I'm concerned mostly about the migration path for existing codebases that are based on writing content attributes. It's not just a simple replacement from using element attributes to its properties. The attrs do not need to store custom type values, we might only make setAttribute not stringify the 2nd argument (+its namespaced version), which could be picked up by change steps defined in HTML / csp. I already noticed that attribute change steps in HTML return early in https://html.spec.whatwg.org/#event-handler-attributes, before attr value is set in https://dom.spec.whatwg.org/#concept-element-attributes-change) when CSP blocks event handlers. Perhaps this logic could be used in the same way. The only new part would then be just the signature of `setAttribute` function. Edit: Fix typos, added links.

[annevk]

I already noticed that attribute change steps in HTML return early

Those steps returning early does not imply that the calling algorithm returns early too. Or is that not what you meant?

[koto]

I see. Yes, you're right. The value is actually set, it's just that the event object is not created, but the actual content attribute value is set in DOM spec later.

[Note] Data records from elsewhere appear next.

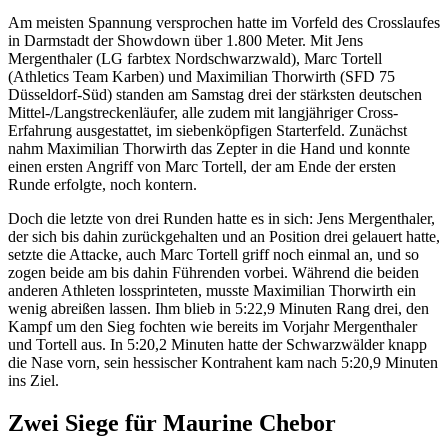
Am meisten Spannung versprochen hatte im Vorfeld des Crosslaufes
in Darmstadt der Showdown über 1.800 Meter. Mit Jens
Mergenthaler (LG farbtex Nordschwarzwald), Marc Tortell
(Athletics Team Karben) und Maximilian Thorwirth (SFD 75
Düsseldorf-Süd) standen am Samstag drei der stärksten deutschen
Mittel-/Langstreckenläufer, alle zudem mit langjähriger Cross-
Erfahrung ausgestattet, im siebenköpfigen Starterfeld. Zunächst
nahm Maximilian Thorwirth das Zepter in die Hand und konnte
einen ersten Angriff von Marc Tortell, der am Ende der ersten
Runde erfolgte, noch kontern.
Doch die letzte von drei Runden hatte es in sich: Jens Mergenthaler,
der sich bis dahin zurückgehalten und an Position drei gelauert hatte,
setzte die Attacke, auch Marc Tortell griff noch einmal an, und so
zogen beide am bis dahin Führenden vorbei. Während die beiden
anderen Athleten lossprinteten, musste Maximilian Thorwirth ein
wenig abreißen lassen. Ihm blieb in 5:22,9 Minuten Rang drei, den
Kampf um den Sieg fochten wie bereits im Vorjahr Mergenthaler
und Tortell aus. In 5:20,2 Minuten hatte der Schwarzwälder knapp
die Nase vorn, sein hessischer Kontrahent kam nach 5:20,9 Minuten
ins Ziel.
Zwei Siege für Maurine Chebor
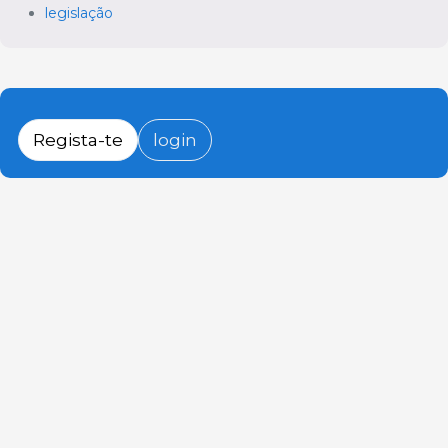
legislação
Regista-te
login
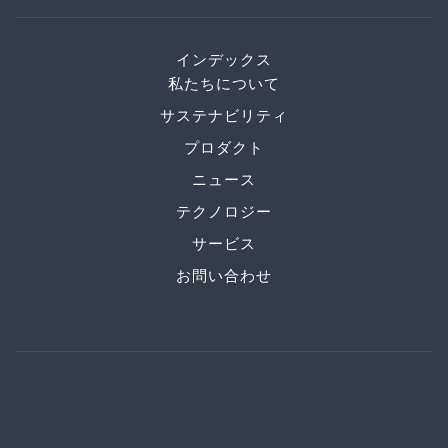
インデックス
私たちについて
サステナビリティ
プロダクト
ニュース
テクノロジー
サービス
お問い合わせ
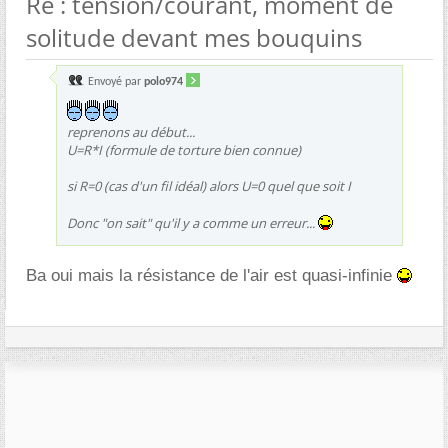
Re : tension/courant, moment de
solitude devant mes bouquins
Envoyé par
polo974
reprenons au début...
U=R*I (formule de torture bien connue)
si R=0 (cas d'un fil idéal) alors U=0 quel que soit I
Donc "on sait" qu'il y a comme un erreur...
Ba oui mais la résistance de l'air est quasi-infinie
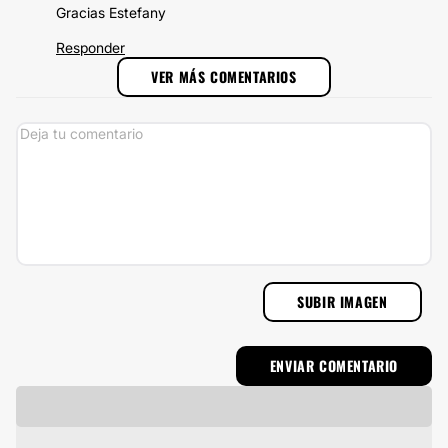
Gracias Estefany
Responder
VER MÁS COMENTARIOS
SUBIR IMAGEN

This behavior is a bit similar to what we'd want for TT (fill the right slots based on the value type). So we could define the slots for trusted values in the appropriate elements in HTML (set directly from IDL attributes).

I would argue that we should support setAttribute(name, TrustedXYZ) and setAttribute(name, stringThatWillBeRoutedToDefaultPolicy). Without it, we're placing an unneccessary burden on authors to rewrite applications to not only change the values, but the way they are setting attributes. A big value proposition of TT is that this is rarely needed. We could do it via attribute change steps, if only the change steps didn't get the value stringified. The actual content attribute would remain a string, TT integration would just set a slot value.

[annevk]

I realize this might be hard to answer in the abstract, but in what cases is replacing a setAttribute() call tricky, but passing an object instead of a string through the system straightforward?